Euan makes regular payments into his trust holdings. In addition, he invests lump sums sporadically into large, dividend-paying companies such as BP and GlaxoSmithKline. He monitors his overall investment portfolio carefully, but rarely sells holdings. ‘I am not a speculator, but an investor,’ he says.


Like most private investors, Euan gathers information from a wide range of sources and has grown in confidence over time.
‘I was fairly ignorant when I began to invest,’ he says. ‘But I drew on what I read in newspapers and magazines and attended exhibitions. The financial press has always been of use to me and I still rely on it.’
Ban on secret commissions makes advice more impartial


New rules unveiled last Friday will ban major brokers from pocketing secret commissions paid by fund companies.


The change, announced by the Financial Conduct Authority, should mean that instead of promoting only those investments that pay commission, brokers will now promote a wider range of investments – on the proper basis that they are the best options for their customers.


The change follows years of campaigning by The Mail on Sunday. We have long argued that secret commissions, or ‘backhanders’, lead to biased recommendations, and make it difficult for investors to see if they are getting good value.
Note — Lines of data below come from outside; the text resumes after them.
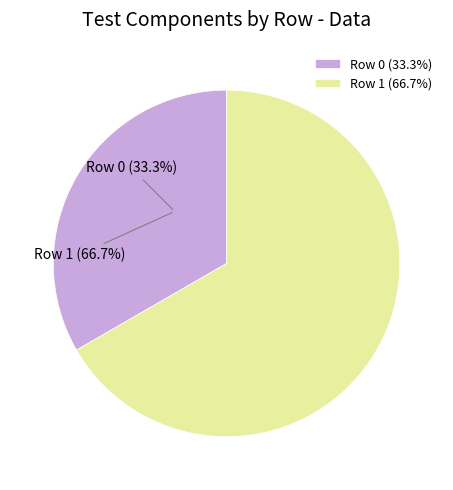

Which category has the smallest portion of the pie?

Row 0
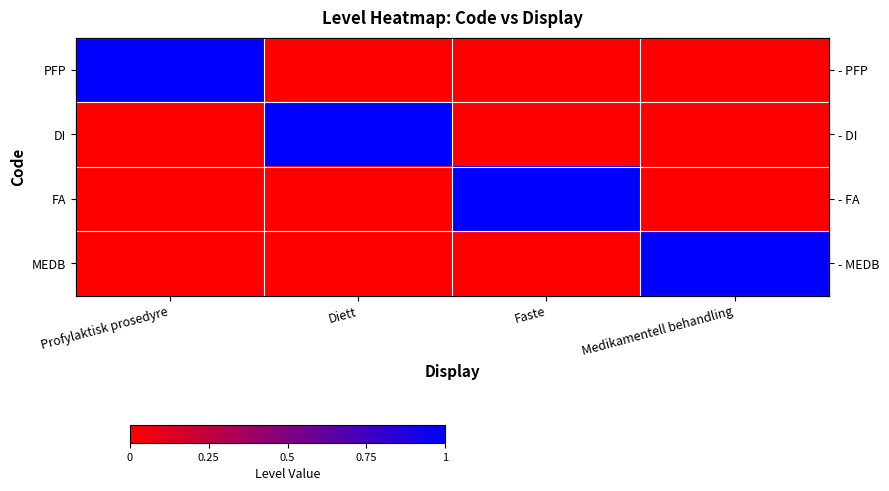

What is the difference between the FA values at Medikamentell behandling and Faste?

1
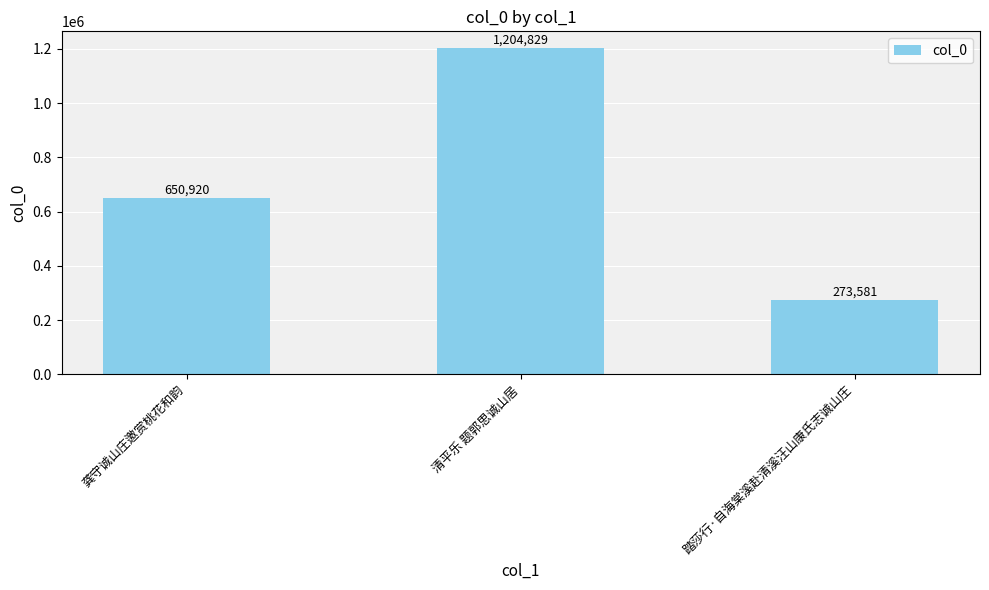

Rank the categories by value from lowest to highest.

踏莎行·自海棠溪赴清溪汪山康氏志诚山庄, 龚守诚山庄邀赏桃花和韵, 清平乐 题郭思诚山居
The FCA says: ‘There is a risk these payments could lead to bias in the market.’


New rules are being introduced, it says, ‘to ensure investors can make fully informed choices’. Hargreaves Lansdown, by far the biggest broker with 476,000 clients, has resisted the changes, but says it will now adjust its model. It makes most of its money from commissions.


Consequently, its lists of recommended funds automatically exclude dozens of top investments, including all of the trusts we identify above.
The commission ban takes effect fully from 2016, but many brokers will switch to a transparent system sooner. Some, such as Alliance Trust Savings and Charles Stanley Direct, already have fully ‘commission-free’ models.